In a paper published in the journal Big Data and Cognitive Computing, researchers introduced the Laplacian correlation graph (LOG) concept for stock trend prediction, explicitly modeling correlations between stock price changes as edges in a graph. Incorporating the LOG into machine learning (ML) models like graph attention networks (GATs), they developed a unique loss term, enabling effective leverage of price correlations among stocks.
Experimental results showcased significant improvements in predictive performance across various metrics and consistently enhanced capabilities of five base ML models. Backtesting revealed superior returns and information ratios, highlighting practical implications for real-world investment decisions.
Background
Previous research in stock price prediction includes statistical methods like simple moving averages and sophisticated models such as autoregressive integrated moving averages (ARIMA) and generalized autoregressive conditional heteroskedasticity (GARCH). Artificial intelligence (AI) techniques, like decision trees and support vector machines (SVMs), have been employed successfully, with ensemble methods often outperforming single classifiers.

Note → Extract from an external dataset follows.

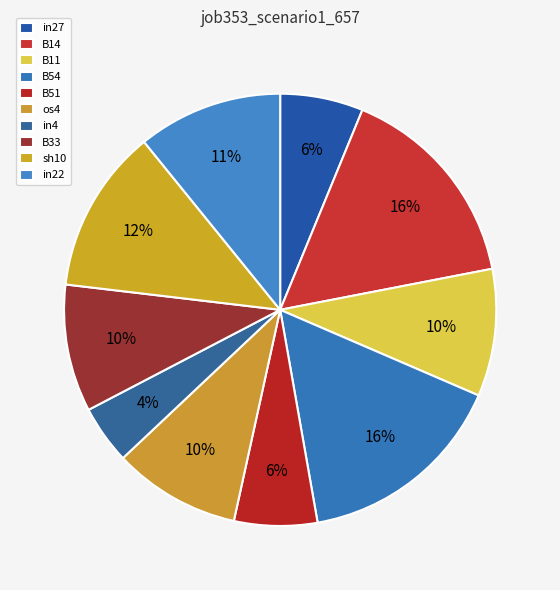

Which category has the smallest portion of the pie?

in4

Deep learning methods like multi-layer perceptrons (MLP) and recurrent neural networks (RNN), especially long short-term memory (LSTM) networks, have shown promise in capturing long-term dependencies. However, these methods typically overlook interdependencies between stocks, prompting the recent exploration of graph neural networks (GNNs) to improve forecasting by considering cross-stock correlations.
Framework Overview: Correlation & Laplacian
The authors present their framework built upon fundamental concepts, including the correlation matrix and the Laplacian graph. They begin by introducing the calculation of Pearson's correlation coefficient to measure the correlation between stock pairs, forming the correlation matrix. The Laplacian matrices of graphs are then explained, defining the adjacency matrix and degree matrix, which are used to derive the Laplacian matrix. This matrix is a basis for constructing the LOG, where stocks are represented as nodes and correlations as edges.
The authors detail the construction of the LOG, emphasizing using correlation coefficients as edge weights. They discuss methods for determining these weights, opting to directly utilize correlation coefficients without transformation to ensure higher weights are assigned to more similar stocks. Additionally, they introduce a modified weight matrix that is symmetric and compatible with graph theory, facilitating the formulation of the graph Laplacian.
Finally, the training loss design is described, which consists of two components: improving estimation accuracy and maintaining correlation. The authors introduce a base model, such as LSTM, to estimate stock returns and employ a mean squared error (MSE) loss function for accuracy assessment. They then incorporate the LOG into the loss function with a correlation penalty term, leveraging the Laplacian matrix to measure the smoothness of signals on the graph. The framework iteratively updates neural network parameters through optimization algorithms to minimize the total loss function, thus refining the model's predictive capabilities.
Experimental Validation
The authors embarked on a rigorous validation process for their proposed method, leveraging real-world data to assess its practical efficacy. Their experimental design revolved around two pivotal components: datasets and data processing. Within the dataset, they focused on two prominent stock pools in the Chinese market—the CSI100 and CSI300 indices—representing significant segments of the A-shares market.
These datasets provided a robust foundation for evaluating the proposed method's performance across various market conditions. Moreover, the authors utilized Alpha158 stock features from the Qlib platform, derived from fundamental components of stock data, ensuring a comprehensive assessment of their method's effectiveness. Data processing played a crucial role in preparing the datasets for training. The authors employed meticulous pre-processing steps to ensure data integrity and compatibility with their proposed method.
It included normalizing original data to standardize initial prices for each stock and calculating 158 features from fundamental stock components. Further refinement involved filling in missing values and employing cross-sectional rank normalization to normalize features across all stocks.
These meticulous data preparation steps laid the groundwork for robust model training and evaluation, setting the stage for comprehensive validation of the proposed method's predictive capabilities. The authors integrated their proposed LOG module into various base models, including MLP, GRU, LSTM, GATs, and Transformer, in their experimental setup.
The evaluation process encompassed a comprehensive array of metrics, including information coefficient, rank IC, and long position cumulative return, with additional considerations for transaction fees and trading limitations. The authors ensured a robust evaluation process by conducting experiments over multiple iterations and recording average values alongside standard deviations, providing insights into their proposed method's practical applicability and performance in real-world investment scenarios.
Conclusion
To sum up, the proposed LOG framework significantly improved the prediction of stock returns by directly capturing their correlation. Integration with various base models consistently enhanced performance across multiple evaluation metrics, promising higher returns and reduced risk in real investment scenarios.
While these findings highlighted the framework's utility and versatility, future work could explore using alternative pricing metrics, extending experiments to other financial markets, testing on additional models, and addressing potential limitations related to correlation coefficient calculation. Overall, the LOG framework presented a valuable addition to financial modeling tools, offering enhanced portfolio management strategies for practitioners and researchers alike.